▶ **TASK GOAL**:
From the entries below, copy every line that holds the word "right".

Images with localized body landmarks:
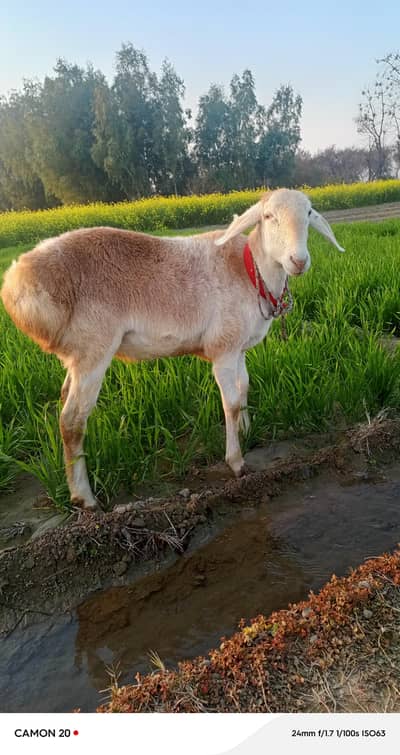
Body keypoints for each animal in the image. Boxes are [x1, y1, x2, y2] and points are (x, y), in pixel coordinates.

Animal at [1, 189, 344, 511]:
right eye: (269, 216)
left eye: (309, 213)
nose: (298, 261)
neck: (250, 271)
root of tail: (18, 280)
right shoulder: (222, 348)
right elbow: (231, 403)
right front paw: (236, 462)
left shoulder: (238, 347)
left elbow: (244, 388)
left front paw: (247, 432)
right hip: (93, 348)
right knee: (72, 421)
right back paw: (84, 497)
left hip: (76, 355)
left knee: (64, 403)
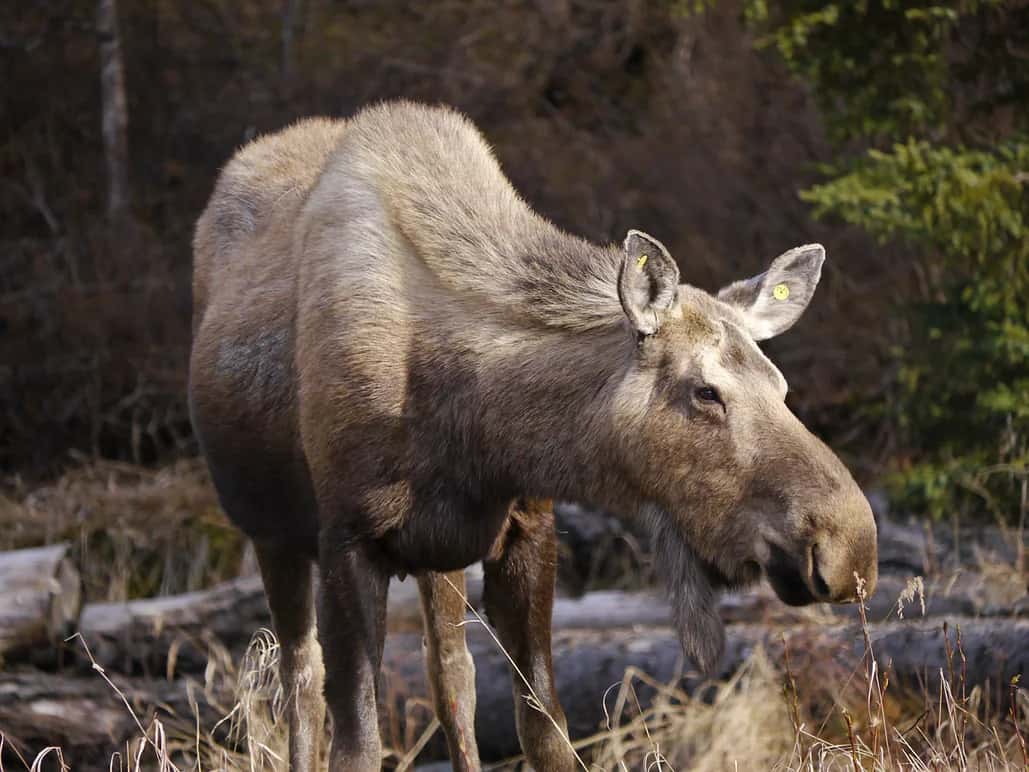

▶ **OUTPUT FOR THIS TASK**:
right eye: (269, 216)
right shoulder: (222, 348)
right elbow: (231, 403)
right front paw: (236, 462)
right hip: (93, 348)
right knee: (72, 421)
right back paw: (84, 497)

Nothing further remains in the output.